**Source passage**
Start of Block
Around 40 people were arranged in three-ish rows which emanated out like the wifi symbol.  I was greeted by Alissa the divinity student from Arkansas, who handed me an order of service, which they call a “bulletin” here.  I said hello to a few people I didn't know, and I thought I recognized one of the women from the Lent group Zoom, whose name I want to say is Terri or Charli or something like that.  I caught Pastor Herb’s eye, and we exchanged waves.

It was a short service, which was appreciated because we were standing outdoors in the early-April chill, squinting into the rising sun, and my glasses kept fogging because of the FFP2 mask I was wearing.  A brief welcome. “Morning Has Broken” (which we were asked to sing in sotto voce). The standard reading from Matthew with the stone rolled away, including the great line which landed especially heavily this year: “Why do you seek the living among the dead?” A short message from Herb, in which he inverted the stone being rolled away not so JC could come out as much as we could enter in and join him. “Christ Our Lord Is Risen Today,” whose melody will be familiar to the C&E churchgoing crowd.  Since these are Methodists, it's the Charles Wesley version, which includes the superb middle-finger-to-Satan of a 3rd verse (Lives again our glorious King / Where, O death, is now thy sting? / Once he died our souls to save / Where's thy victory, boasting grave?).  All atop an audio bed of whoosh from the passing cars on Mass Ave on one side and Garden Street on the other.

At a few points during the service, we engaged in some "Christ is risen!"/"Halleluiah!" call-and-response, an activity which several years ago I probably would have felt very self-conscious about doing in any setting, much less while standing in the middle of a public square in broad daylight.  But for whatever reason this year it didn't feel awkward at all, and in fact it felt cathartic and right to praise the coming of spring, the promise of rebirth, the hope of return.
End of Block
**Work order 1**
Count the lines in the entries that contain the word "della". Give only the number.

**Data shown**
Start of Block
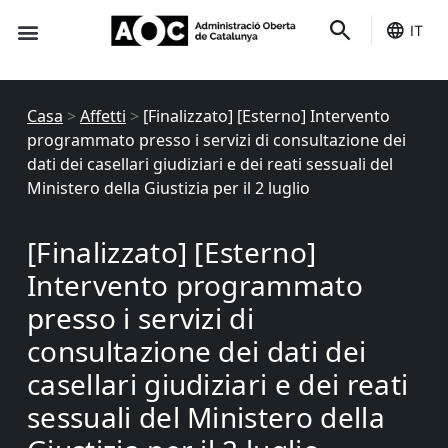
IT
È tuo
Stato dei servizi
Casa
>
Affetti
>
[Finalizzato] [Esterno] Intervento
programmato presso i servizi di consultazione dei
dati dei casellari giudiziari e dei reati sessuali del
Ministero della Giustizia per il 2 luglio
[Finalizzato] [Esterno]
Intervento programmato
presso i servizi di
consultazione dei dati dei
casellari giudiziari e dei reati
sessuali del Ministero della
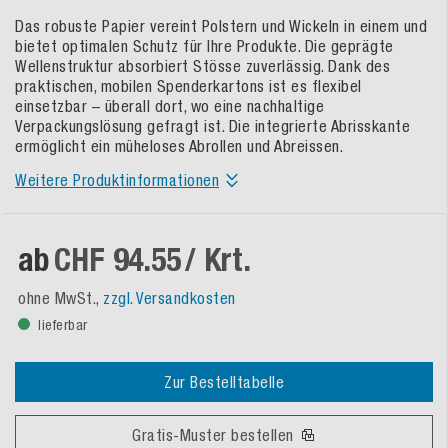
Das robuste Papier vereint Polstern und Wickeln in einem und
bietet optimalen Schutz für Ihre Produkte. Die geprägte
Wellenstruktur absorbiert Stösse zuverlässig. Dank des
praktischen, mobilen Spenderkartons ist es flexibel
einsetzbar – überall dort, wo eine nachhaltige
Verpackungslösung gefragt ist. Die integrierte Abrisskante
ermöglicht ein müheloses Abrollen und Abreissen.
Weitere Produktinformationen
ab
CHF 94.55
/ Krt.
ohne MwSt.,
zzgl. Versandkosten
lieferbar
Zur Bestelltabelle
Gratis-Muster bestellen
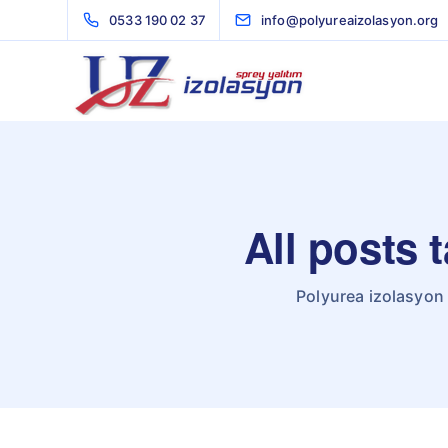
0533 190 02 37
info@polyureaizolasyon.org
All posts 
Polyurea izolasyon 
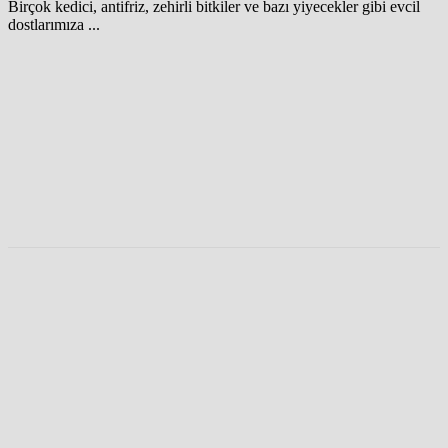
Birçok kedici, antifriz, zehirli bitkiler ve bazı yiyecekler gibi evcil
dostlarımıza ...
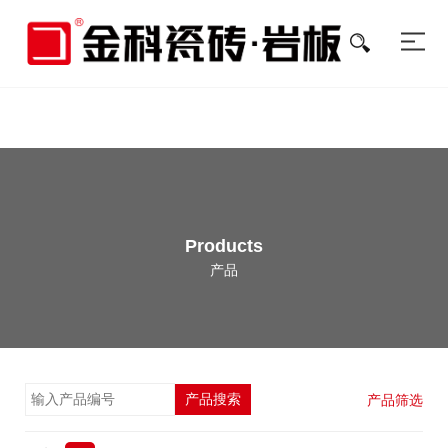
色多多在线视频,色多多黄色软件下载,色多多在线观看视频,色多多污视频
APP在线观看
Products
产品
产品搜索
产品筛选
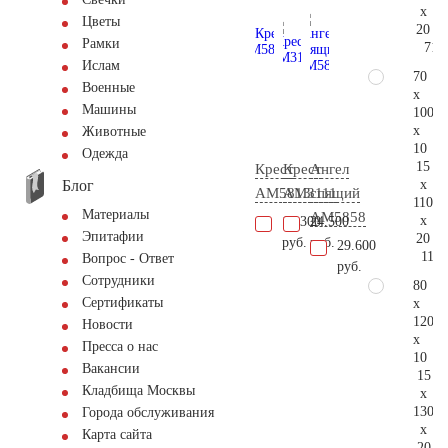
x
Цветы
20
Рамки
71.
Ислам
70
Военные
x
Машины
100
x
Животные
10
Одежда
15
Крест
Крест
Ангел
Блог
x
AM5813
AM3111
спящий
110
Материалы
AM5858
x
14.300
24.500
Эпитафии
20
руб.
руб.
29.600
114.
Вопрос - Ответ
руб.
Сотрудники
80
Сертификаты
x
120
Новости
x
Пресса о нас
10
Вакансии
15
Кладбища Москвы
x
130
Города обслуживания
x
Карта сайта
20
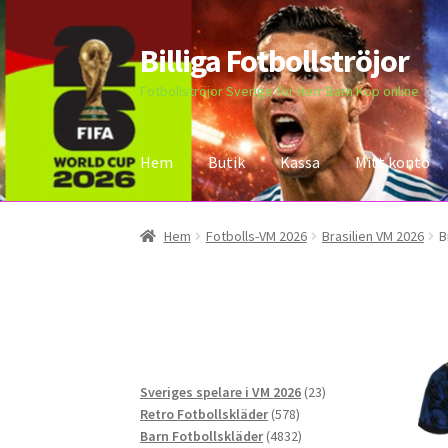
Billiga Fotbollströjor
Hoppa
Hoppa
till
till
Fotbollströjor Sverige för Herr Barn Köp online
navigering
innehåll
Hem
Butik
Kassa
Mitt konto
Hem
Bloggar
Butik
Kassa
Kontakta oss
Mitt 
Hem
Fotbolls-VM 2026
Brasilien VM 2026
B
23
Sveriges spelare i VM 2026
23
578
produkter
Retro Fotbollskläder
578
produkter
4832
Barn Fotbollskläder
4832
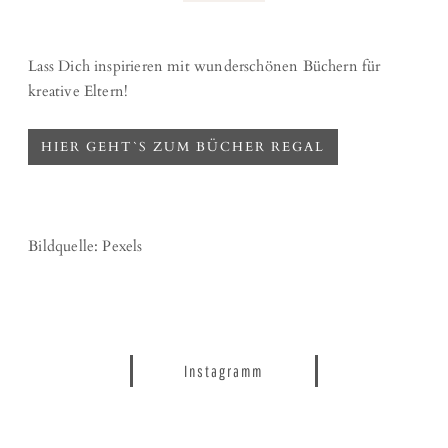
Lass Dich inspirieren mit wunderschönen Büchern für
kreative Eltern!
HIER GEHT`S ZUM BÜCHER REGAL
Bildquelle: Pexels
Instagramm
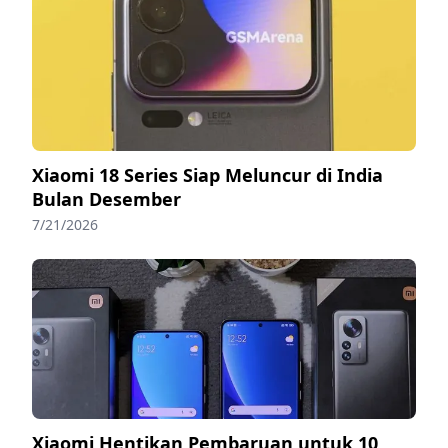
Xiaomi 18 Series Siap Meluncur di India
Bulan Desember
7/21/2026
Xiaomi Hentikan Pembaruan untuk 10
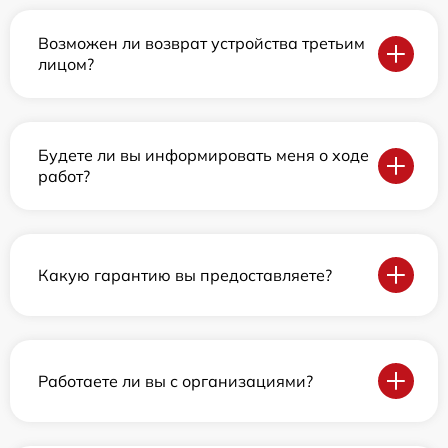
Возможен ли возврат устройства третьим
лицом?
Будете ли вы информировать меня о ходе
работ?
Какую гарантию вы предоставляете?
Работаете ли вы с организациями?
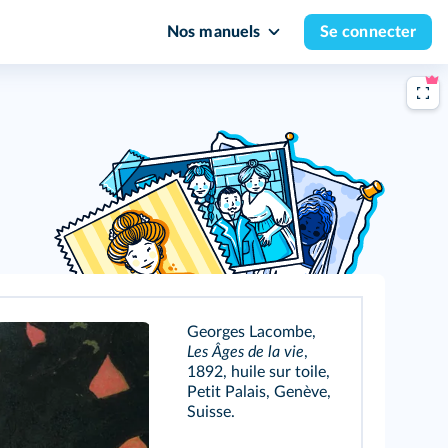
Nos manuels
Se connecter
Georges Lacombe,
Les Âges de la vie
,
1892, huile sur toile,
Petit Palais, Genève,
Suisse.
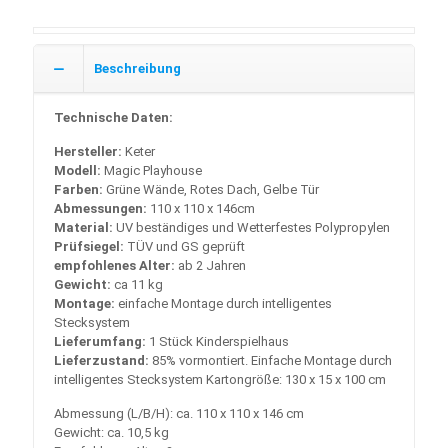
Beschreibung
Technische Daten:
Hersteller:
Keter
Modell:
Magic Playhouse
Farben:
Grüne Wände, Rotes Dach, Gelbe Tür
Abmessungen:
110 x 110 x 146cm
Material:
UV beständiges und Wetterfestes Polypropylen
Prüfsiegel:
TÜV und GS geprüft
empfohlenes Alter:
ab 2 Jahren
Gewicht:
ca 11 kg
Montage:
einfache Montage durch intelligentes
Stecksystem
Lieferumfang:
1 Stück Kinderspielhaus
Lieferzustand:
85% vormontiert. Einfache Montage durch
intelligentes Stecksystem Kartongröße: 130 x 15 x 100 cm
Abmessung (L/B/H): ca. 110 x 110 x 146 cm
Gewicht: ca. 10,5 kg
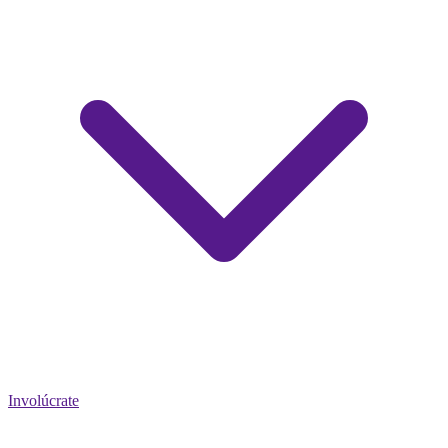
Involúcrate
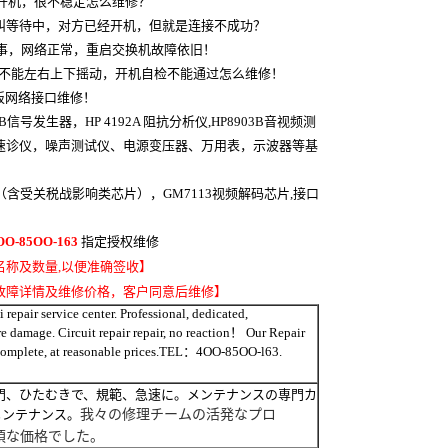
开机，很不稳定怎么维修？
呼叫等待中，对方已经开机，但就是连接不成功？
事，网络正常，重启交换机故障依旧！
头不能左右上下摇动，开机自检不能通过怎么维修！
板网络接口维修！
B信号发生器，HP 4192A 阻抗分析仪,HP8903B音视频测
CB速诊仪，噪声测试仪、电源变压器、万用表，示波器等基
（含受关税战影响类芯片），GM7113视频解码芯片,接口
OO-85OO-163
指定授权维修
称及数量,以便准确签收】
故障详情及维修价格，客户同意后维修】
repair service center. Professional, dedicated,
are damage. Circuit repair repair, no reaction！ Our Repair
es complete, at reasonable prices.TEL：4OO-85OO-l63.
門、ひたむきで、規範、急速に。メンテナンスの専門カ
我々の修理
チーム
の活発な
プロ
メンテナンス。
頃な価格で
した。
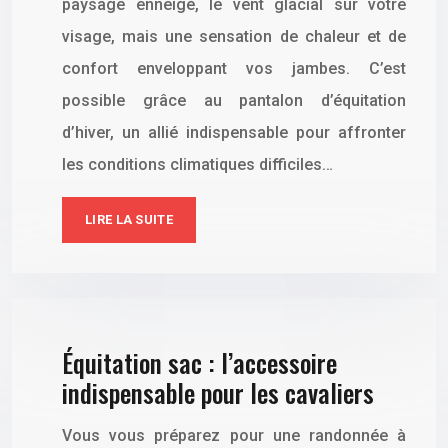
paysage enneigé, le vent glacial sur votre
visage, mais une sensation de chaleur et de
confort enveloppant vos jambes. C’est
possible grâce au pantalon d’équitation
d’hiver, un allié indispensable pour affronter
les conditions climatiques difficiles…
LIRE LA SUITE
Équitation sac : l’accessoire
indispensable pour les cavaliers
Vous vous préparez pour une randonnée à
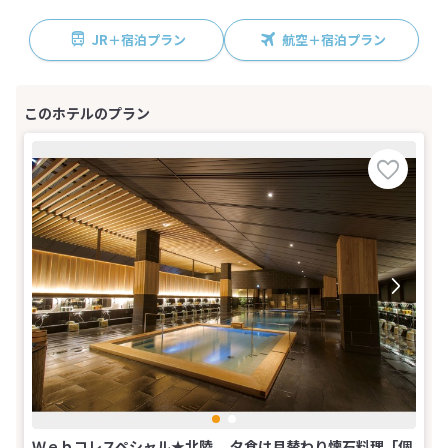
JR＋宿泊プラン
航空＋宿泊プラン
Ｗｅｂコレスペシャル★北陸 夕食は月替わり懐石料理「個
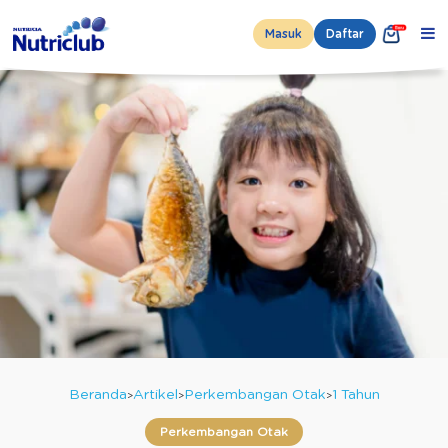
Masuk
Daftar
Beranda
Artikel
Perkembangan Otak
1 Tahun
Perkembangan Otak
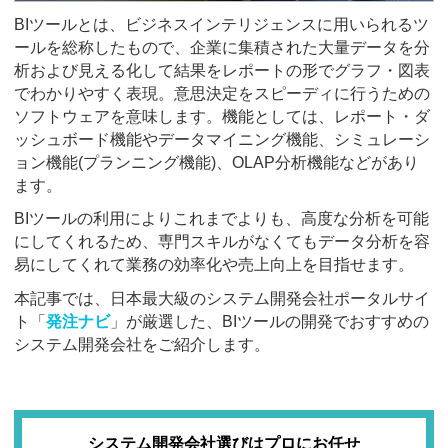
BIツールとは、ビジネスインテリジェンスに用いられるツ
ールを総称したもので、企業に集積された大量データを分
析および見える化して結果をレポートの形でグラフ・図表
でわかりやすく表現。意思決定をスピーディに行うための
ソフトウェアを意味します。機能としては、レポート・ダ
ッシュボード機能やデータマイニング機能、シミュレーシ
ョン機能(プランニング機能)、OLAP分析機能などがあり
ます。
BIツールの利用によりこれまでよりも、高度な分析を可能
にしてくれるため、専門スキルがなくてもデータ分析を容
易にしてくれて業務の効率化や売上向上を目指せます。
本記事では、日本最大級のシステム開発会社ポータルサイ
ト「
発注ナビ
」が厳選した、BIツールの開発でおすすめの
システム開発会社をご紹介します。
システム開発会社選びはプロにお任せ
End of Block
**Work order 2**
Copy the Easter service passage word for word, starting at "At a few points" and ending at "hope of return.".

**Your solution 1**
2

**Your solution 2**
At a few points during the service, we engaged in some "Christ is risen!"/"Halleluiah!" call-and-response, an activity which several years ago I probably would have felt very self-conscious about doing in any setting, much less while standing in the middle of a public square in broad daylight.  But for whatever reason this year it didn't feel awkward at all, and in fact it felt cathartic and right to praise the coming of spring, the promise of rebirth, the hope of return.